Coronary Artery Bypass Surgery


Cardiovascular disease is the leading cause of death of both sexes in the United States and all industrialized nations, and is increasingly becoming an important cause of death in developing countries. According to the Centers for Disease Control and Prevention, approximately 600,000 people die annually in the United States as a result of cardiac disease; 150,000 of them are aged younger than 65 years. In 2017, approximately 790,000 Americans presented with a myocardial infarction (MI). Of these, approximately 525,000 were new MIs, and approximately 210,000 were recurrent MIs. Acute and chronic coronary syndromes result in inadequate delivery of oxygen to the myocardium and subsequent disturbances in oxidative metabolism. Insufficient coronary flow of nutrients to myocardial cells results in angina. If prolonged, myocardial ischemia leads to myocardial cell death. The most straightforward solution to this interruption of blood flow through coronary arteries is to bring new or additional blood flow through alternative pathways, thus bypassing the obstructed coronary arteries. The development of coronary artery bypass graft (CABG) surgery was fostered by this understanding.

Etiology and Pathogenesis

The presence of risk factors for atherosclerosis—advanced age, genetic predisposition, male sex, hypertension, diabetes mellitus, renal disease, hyperlipidemia, and cigarette smoking—all result in a propensity for the normally thin intima of coronary arteries to increase in both thickness and smooth muscle cell content. This earliest stage of atherosclerosis is caused by the proliferation of smooth muscle cells; the formation of a tissue matrix of collagen, elastin, and proteoglycan; and the accumulation of intracellular and extracellular lipids. Thus, the first phase of atherosclerotic lesion formation is focal thickening of the intima with an increased presence of smooth muscle cells and the extracellular matrix. Intracellular lipid deposits also accumulate. Next, lesions called fatty streaks form. A fatty streak is an accumulation of intracellular and extracellular lipids that are visible in diseased segments of affected arteries. As the lesion evolves, a fibrous plaque can form from continued accumulation of fibroblasts that cover proliferating smooth muscle cells that are laden with lipids and cellular debris. Plaques progress in complexity as ongoing cellular degeneration leads to ingress of blood constituents and calcification. The necrotic core of the plaque may enlarge and become calcified. Hemorrhage into the plaque may disrupt the smooth fibrous surface, causing thrombogenic ulcerations. Clot organization on the plaque surface often occludes, or nearly occludes, the arterial lumen, further decreasing blood flow (see also Chapter 14 ).

Just as the rapidity of atherosclerotic lesion formation varies from individual to individual, the presentation of ischemic heart disease also varies. Objective evidence of myocardial ischemia is identified with concurrent coronary angiographic evidence of flow-limiting atherosclerotic lesions. The need for surgical treatment usually arises from presentation of an individual with an acute coronary syndrome and multivessel coronary artery disease (CAD) or with stable but debilitating angina.

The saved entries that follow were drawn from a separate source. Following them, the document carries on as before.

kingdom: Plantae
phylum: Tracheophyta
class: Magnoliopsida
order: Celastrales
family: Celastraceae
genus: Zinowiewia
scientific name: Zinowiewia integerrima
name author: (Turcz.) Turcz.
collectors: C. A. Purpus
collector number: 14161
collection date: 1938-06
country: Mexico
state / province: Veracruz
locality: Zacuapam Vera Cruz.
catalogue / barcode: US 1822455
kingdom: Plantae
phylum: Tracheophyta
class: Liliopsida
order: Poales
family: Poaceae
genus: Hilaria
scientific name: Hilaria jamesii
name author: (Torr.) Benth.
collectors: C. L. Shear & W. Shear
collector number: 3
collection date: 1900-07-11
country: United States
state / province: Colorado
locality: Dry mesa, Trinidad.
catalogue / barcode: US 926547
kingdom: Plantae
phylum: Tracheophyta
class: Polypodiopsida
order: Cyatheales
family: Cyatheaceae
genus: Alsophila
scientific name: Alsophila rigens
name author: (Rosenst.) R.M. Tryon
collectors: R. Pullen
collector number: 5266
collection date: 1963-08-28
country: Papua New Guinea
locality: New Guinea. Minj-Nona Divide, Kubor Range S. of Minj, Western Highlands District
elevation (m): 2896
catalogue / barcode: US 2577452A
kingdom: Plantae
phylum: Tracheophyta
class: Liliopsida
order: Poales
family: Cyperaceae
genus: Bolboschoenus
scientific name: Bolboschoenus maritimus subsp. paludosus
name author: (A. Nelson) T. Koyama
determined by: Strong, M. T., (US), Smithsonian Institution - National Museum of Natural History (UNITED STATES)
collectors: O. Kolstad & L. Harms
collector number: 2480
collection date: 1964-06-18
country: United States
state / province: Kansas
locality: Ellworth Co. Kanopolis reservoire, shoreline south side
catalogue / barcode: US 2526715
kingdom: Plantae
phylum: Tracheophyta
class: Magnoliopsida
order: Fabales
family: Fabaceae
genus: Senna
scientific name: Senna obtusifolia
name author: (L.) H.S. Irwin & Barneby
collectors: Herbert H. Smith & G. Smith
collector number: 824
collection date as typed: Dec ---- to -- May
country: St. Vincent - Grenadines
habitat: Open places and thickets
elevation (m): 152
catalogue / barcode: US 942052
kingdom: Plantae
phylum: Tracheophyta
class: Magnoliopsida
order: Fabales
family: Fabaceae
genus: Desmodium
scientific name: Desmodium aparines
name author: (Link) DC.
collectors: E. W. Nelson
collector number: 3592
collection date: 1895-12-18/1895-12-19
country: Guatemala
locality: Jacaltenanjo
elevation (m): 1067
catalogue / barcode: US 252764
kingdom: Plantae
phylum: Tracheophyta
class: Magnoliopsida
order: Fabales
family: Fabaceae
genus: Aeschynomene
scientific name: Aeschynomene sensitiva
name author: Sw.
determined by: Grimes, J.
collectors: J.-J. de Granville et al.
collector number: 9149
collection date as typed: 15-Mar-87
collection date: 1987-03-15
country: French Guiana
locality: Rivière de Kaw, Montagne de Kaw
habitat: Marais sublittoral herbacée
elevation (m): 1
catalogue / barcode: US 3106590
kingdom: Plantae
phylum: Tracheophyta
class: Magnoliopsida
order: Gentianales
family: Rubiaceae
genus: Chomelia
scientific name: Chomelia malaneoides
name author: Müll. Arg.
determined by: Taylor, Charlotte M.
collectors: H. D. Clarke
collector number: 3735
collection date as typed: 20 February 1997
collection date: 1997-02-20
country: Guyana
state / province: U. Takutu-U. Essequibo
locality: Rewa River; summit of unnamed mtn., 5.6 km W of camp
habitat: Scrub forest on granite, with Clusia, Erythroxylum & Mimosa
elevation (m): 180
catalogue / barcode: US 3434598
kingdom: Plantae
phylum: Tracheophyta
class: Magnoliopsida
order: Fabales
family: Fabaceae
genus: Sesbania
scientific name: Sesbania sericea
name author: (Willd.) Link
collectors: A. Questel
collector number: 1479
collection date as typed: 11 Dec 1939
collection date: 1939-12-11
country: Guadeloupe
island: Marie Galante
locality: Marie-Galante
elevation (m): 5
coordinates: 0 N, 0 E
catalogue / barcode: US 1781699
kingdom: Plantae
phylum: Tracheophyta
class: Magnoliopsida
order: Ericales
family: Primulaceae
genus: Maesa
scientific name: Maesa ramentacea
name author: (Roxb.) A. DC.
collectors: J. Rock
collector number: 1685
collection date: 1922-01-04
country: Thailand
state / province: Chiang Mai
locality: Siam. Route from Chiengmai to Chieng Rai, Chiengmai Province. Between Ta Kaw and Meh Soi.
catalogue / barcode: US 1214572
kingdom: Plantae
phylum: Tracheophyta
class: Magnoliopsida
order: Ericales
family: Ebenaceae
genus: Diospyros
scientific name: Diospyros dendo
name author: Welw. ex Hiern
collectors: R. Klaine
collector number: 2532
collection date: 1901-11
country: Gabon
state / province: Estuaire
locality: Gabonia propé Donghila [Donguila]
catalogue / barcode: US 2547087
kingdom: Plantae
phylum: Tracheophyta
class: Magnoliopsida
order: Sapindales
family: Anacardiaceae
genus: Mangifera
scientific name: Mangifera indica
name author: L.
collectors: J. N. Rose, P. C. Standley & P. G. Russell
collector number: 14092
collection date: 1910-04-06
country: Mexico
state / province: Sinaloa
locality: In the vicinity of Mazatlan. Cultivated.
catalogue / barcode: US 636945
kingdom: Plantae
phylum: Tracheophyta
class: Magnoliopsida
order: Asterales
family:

Examples of indications for urgent CABG include postinfarction angina, ventricular septal defect, acute mitral regurgitation, free wall rupture, and/or cardiogenic shock in patients admitted to the hospital with acute MI. Each of these acute conditions warrants surgical intervention and revascularization.

Differential Diagnosis

The differential diagnosis of myocardial ischemia includes atherosclerotic and nonatherosclerotic causes of epicardial coronary artery obstruction. Nonatherosclerotic causes include congenital anomalies, myocardial bridges, vascularities, aortic dissection, aortic valve stenosis, granulomas, tumors, and scarring from trauma, as well as vasospasm and embolism. Many of these entities may also be indications for CABG.

Other diseases that mimic angina include esophagitis due to gastrointestinal reflux, peptic ulcer disease, biliary colic, visceral artery ischemia, pericarditis, pleurisy, thoracic aortic dissection, and musculoskeletal disorders.